Requirement: Pick out every line in the records below that contains the string "Cookies" with matching case, and copy each of those lines.

Supplied material:
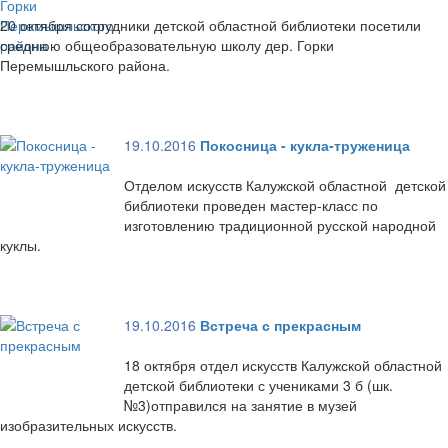
20 октября сотрудники детской областной библиотеки посетили
среднюю общеобразовательную школу дер. Горки
Перемышльского района.
19.10.2016
Покосница - кукла-труженица
Отделом искусств Калужской областной детской
библиотеки проведен мастер-класс по
изготовлению традиционной русской народной
куклы.
19.10.2016
Встреча с прекрасным
18 октября отдел искусств Калужской областной
детской библиотеки с учениками 3 б (шк.
№3)отправился на занятие в музей
изобразительных искусств.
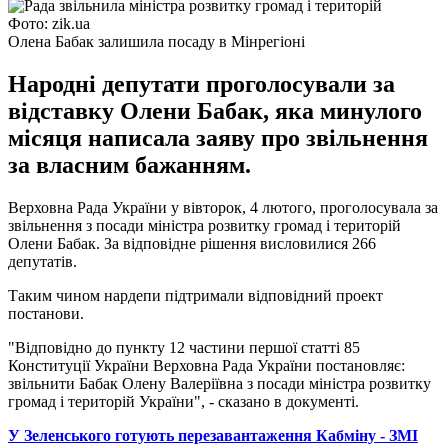
Фото: zik.ua
Олена Бабак залишила посаду в Мінрегіоні
Народні депутати проголосували за
відставку Олени Бабак, яка минулого
місяця написала заяву про звільнення
за власним бажанням.
Верховна Рада України у вівторок, 4 лютого, проголосувала за
звільнення з посади міністра розвитку громад і територій
Олени Бабак. За відповідне рішення висловилися 266
депутатів.
Таким чином нардепи підтримали відповідний проект
постанови.
"Відповідно до пункту 12 частини першої статті 85
Конституції України Верховна Рада України постановляє:
звільнити Бабак Олену Валеріївна з посади міністра розвитку
громад і територій України", - сказано в документі.
У Зеленського готують перезавантаження Кабміну - ЗМІ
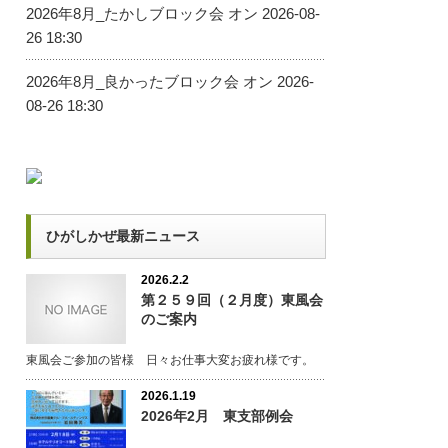
2026年8月_たかしブロック会
オン 2026-08-
26 18:30
2026年8月_良かったブロック会
オン 2026-
08-26 18:30
ひがしかぜ最新ニュース
2026.2.2
第２５９回（２月度）東風会
のご案内
東風会ご参加の皆様 日々お仕事大変お疲れ様です。
2026.1.19
2026年2月 東支部例会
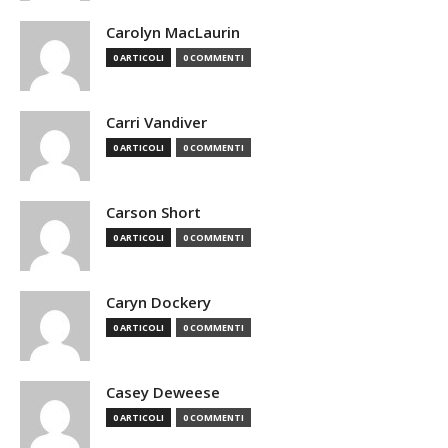
Carolyn MacLaurin
0 ARTICOLI
0 COMMENTI
Carri Vandiver
0 ARTICOLI
0 COMMENTI
Carson Short
0 ARTICOLI
0 COMMENTI
Caryn Dockery
0 ARTICOLI
0 COMMENTI
Casey Deweese
0 ARTICOLI
0 COMMENTI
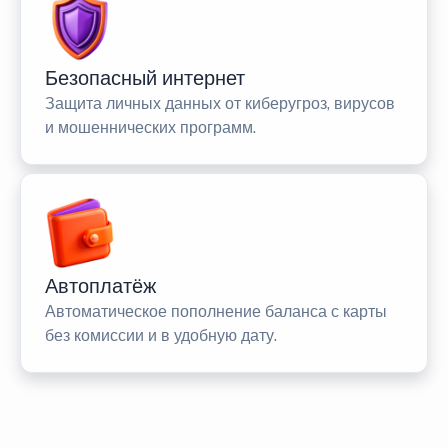
Безопасный интернет
Защита личных данных от киберугроз, вирусов
и мошеннических программ.
Автоплатёж
Автоматическое пополнение баланса с карты
без комиссии и в удобную дату.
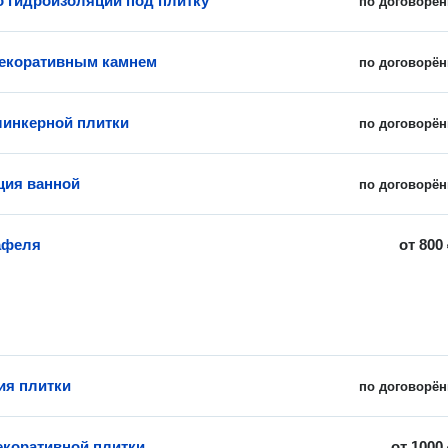
о гидроизоляции под плитку
по договорён
екоративным камнем
по договорён
линкерной плитки
по договорён
ция ванной
по договорён
афеля
от
800
ия плитки
по договорён
екоративной плитки
от
1000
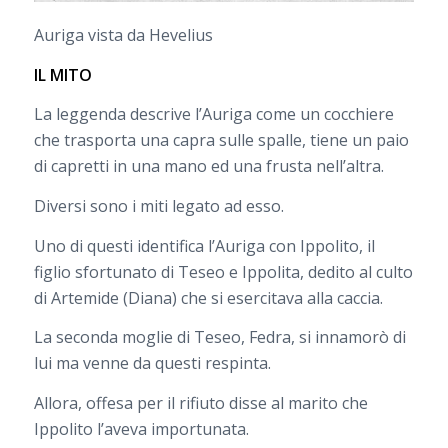
Auriga vista da Hevelius
IL MITO
La leggenda descrive l’Auriga come un cocchiere
che trasporta una capra sulle spalle, tiene un paio
di capretti in una mano ed una frusta nell’altra.
Diversi sono i miti legato ad esso.
Uno di questi identifica l’Auriga con Ippolito, il
figlio sfortunato di Teseo e Ippolita, dedito al culto
di Artemide (Diana) che si esercitava alla caccia.
La seconda moglie di Teseo, Fedra, si innamorò di
lui ma venne da questi respinta.
Allora, offesa per il rifiuto disse al marito che
Ippolito l’aveva importunata.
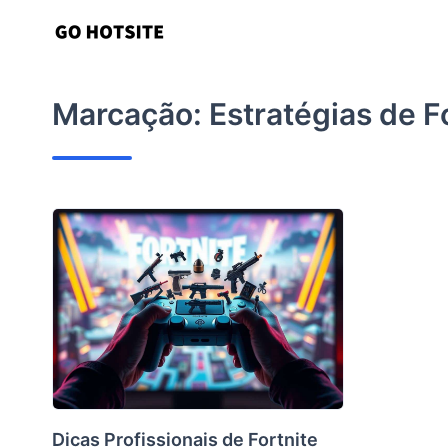
Ir
para
o
conteúdo
Marcação:
Estratégias de F
Dicas Profissionais de Fortnite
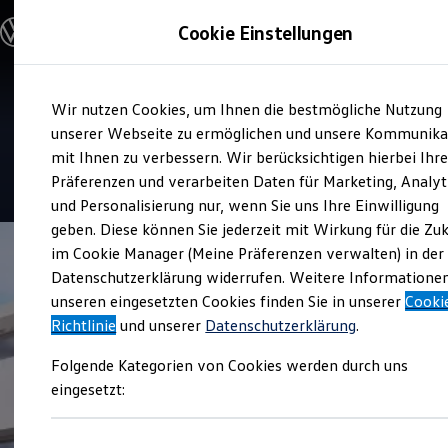
Modelle und Konfigurator
Cookie Einstellungen
Konfigurator
Modelle vergleichen
Konfiguration laden
Zum
Zum
Autosuche
Verkauf und Service
Wir nutzen Cookies, um Ihnen die bestmögliche Nutzung
Hauptinhalt
Footer
Elektroautos
Löhr Automobile
springen
springen
unserer Webseite zu ermöglichen und unsere Kommunika
ENERGY Sondermodelle
Nutzfahrzeuge
mit Ihnen zu verbessern. Wir berücksichtigen hierbei Ihr
SUV und CUV
4.8
|
123 Bewertungen
Präferenzen und verarbeiten Daten für Marketing, Analyt
Familienautos
und Personalisierung nur, wenn Sie uns Ihre Einwilligung
Kombis
Kompaktwagen
geben. Diese können Sie jederzeit mit Wirkung für die Zu
Sportwagen
im Cookie Manager (Meine Präferenzen verwalten) in der
Schnell verfügbare Fahrzeuge
Angebote und Produkte
Datenschutzerklärung widerrufen. Weitere Informatione
Aktuelle Angebote
unseren eingesetzten Cookies finden Sie in unserer
Cooki
E-Auto-Förderung
Richtlinie
und unserer
Datenschutzerklärung
.
Volkswagen Marktplatz
Die ENERGY Sondermodelle
Folgende Kategorien von Cookies werden durch uns
Junge Gebrauchtwagen und Gebrauchtwagen
Volkswagen Zertifizierte Gebrauchtwagen
eingesetzt:
Elektromobilität bei Gebrauchtwagen
Zubehör- und Serviceangebote
Saisonangebote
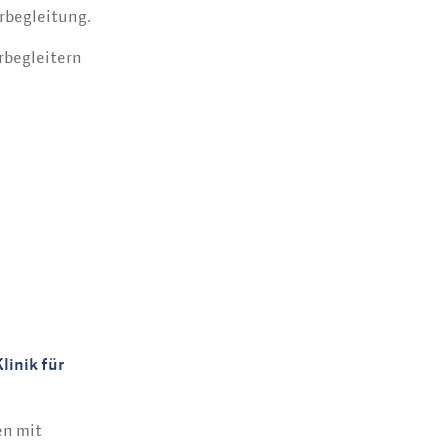
rbegleitung.
rbegleitern
linik für
en mit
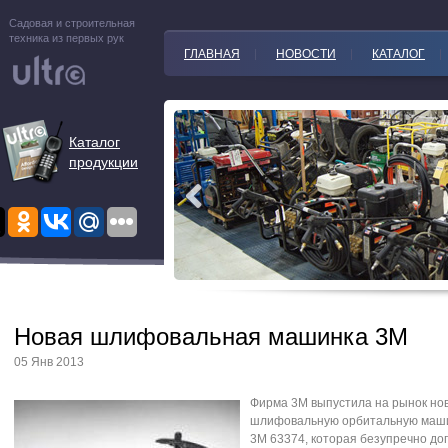
Садовая и строительная
техника из первых рук
ГЛАВНАЯ
НОВОСТИ
КАТАЛОГ
Каталог
продукции
Новая шлифовальная машинка 3M
05 Янв 2013
Фирма 3М выпустила на рынок но
шлифовальную орбитальную маш
3M 63374, которая безупречно до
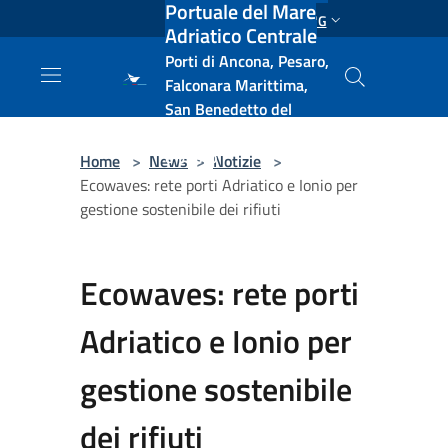
Portuale del Mare
Salta al contenuto principale
ENG
Adriatico Centrale
Porti di Ancona, Pesaro,
Falconara Marittima,
San Benedetto del
Tronto, Pescara, Ortona
e Vasto
Home
>
News
>
Notizie
>
Ecowaves: rete porti Adriatico e Ionio per
gestione sostenibile dei rifiuti
Ecowaves: rete porti
Adriatico e Ionio per
gestione sostenibile
dei rifiuti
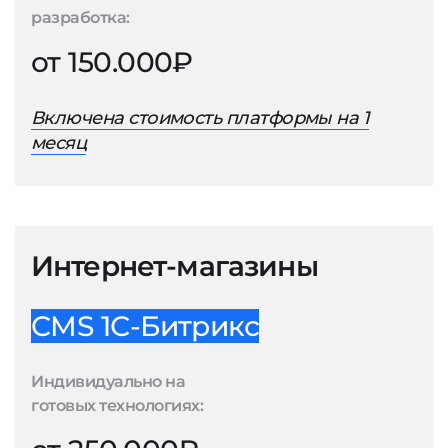
разработка:
от 150.000₽
Включена стоимость платформы на 1
месяц
Интернет-магазины
CMS 1С-Битрикс
Индивидуально на
готовых технологиях:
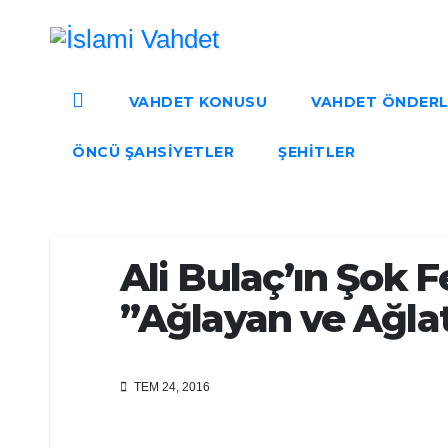
Skip
to
content
VAHDET KONUSU
VAHDET ÖNDERL
ÖNCÜ ŞAHSIYETLER
ŞEHITLER
Ali Bulaç’ın Şok F
”Ağlayan ve Ağla
TEM 24, 2016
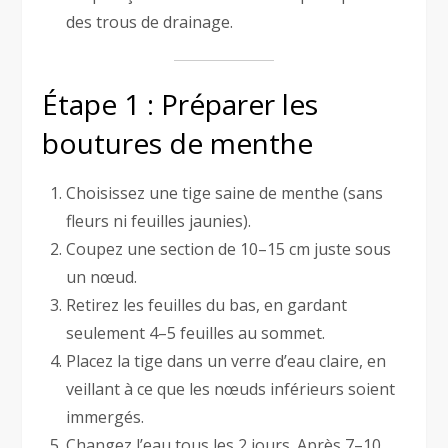
des trous de drainage.
Étape 1 : Préparer les
boutures de menthe
Choisissez une tige saine de menthe (sans
fleurs ni feuilles jaunies).
Coupez une section de 10–15 cm juste sous
un nœud.
Retirez les feuilles du bas, en gardant
seulement 4–5 feuilles au sommet.
Placez la tige dans un verre d’eau claire, en
veillant à ce que les nœuds inférieurs soient
immergés.
Changez l’eau tous les 2 jours. Après 7–10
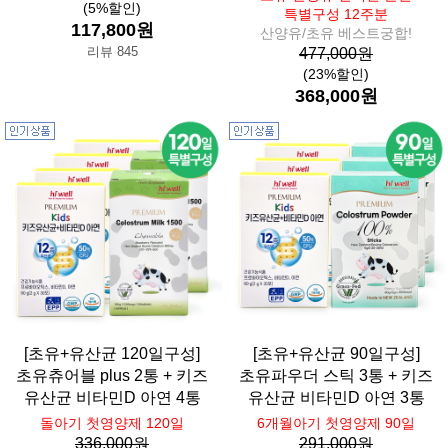
(5%할인)
특별구성 12주분
117,800원
산양유/초유 베스트궁합!
리뷰 845
477,000원
(23%할인)
368,000원
[초유+유산균 120일구성]
[초유+유산균 90일구성]
초유츄어블 plus 2통 + 키즈
초유파우더 스틱 3통 + 키즈
유산균 비타민D 아연 4통
유산균 비타민D 아연 3통
돌아기 첫영양제 120일
6개월아기 첫영양제 90일
336,000원
291,000원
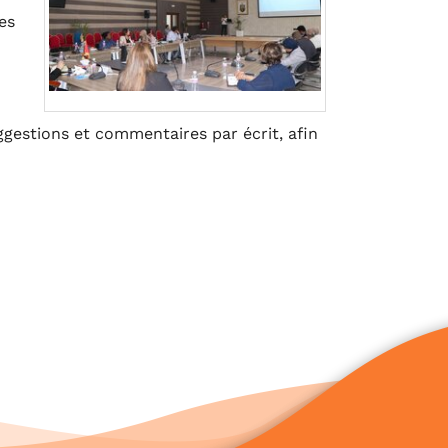
es
ggestions et commentaires par écrit, afin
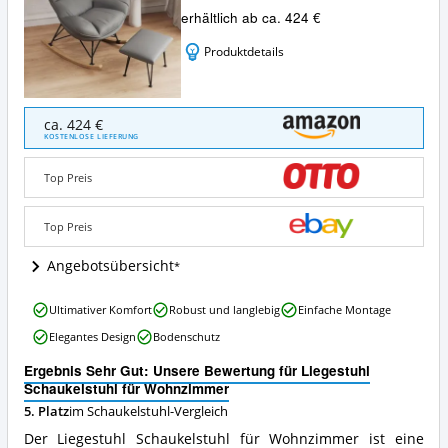
erhältlich ab ca. 424 €
Produktdetails
Liegestuhl
ca. 424 €
Schaukelstuhl
KOSTENLOSE LIEFERUNG
für
Wohnzimmer
Top Preis
Angebote:
Wo
ist
Top Preis
dieser
Schaukelstuhl
Angebotsübersicht
erhältlich?
Liegestuhl
Ultimativer Komfort
Robust und langlebig
Einfache Montage
Schaukelstuhl
Elegantes Design
Bodenschutz
für
Wohnzimmer
Ergebnis Sehr Gut: Unsere Bewertung für Liegestuhl
Vorteile:
Schaukelstuhl für Wohnzimmer
Was
5. Platz
im Schaukelstuhl-Vergleich
spricht
für
Der Liegestuhl Schaukelstuhl für Wohnzimmer ist eine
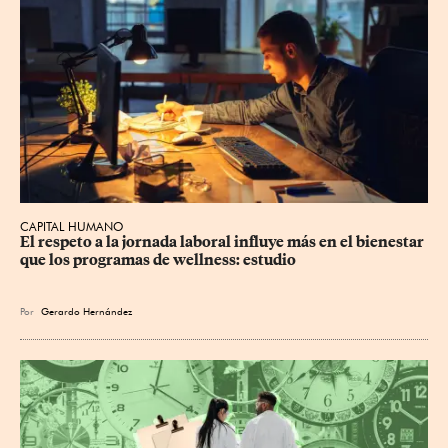
CAPITAL HUMANO
El respeto a la jornada laboral influye más en el bienestar 
que los programas de wellness: estudio
Por
Gerardo Hernández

Response to the exercise:
Wir nutzen Cookies, um Ihnen die bestmögliche Nutzung
unseren eingesetzten Cookies finden Sie in unserer
Folgende Kategorien von Cookies werden durch uns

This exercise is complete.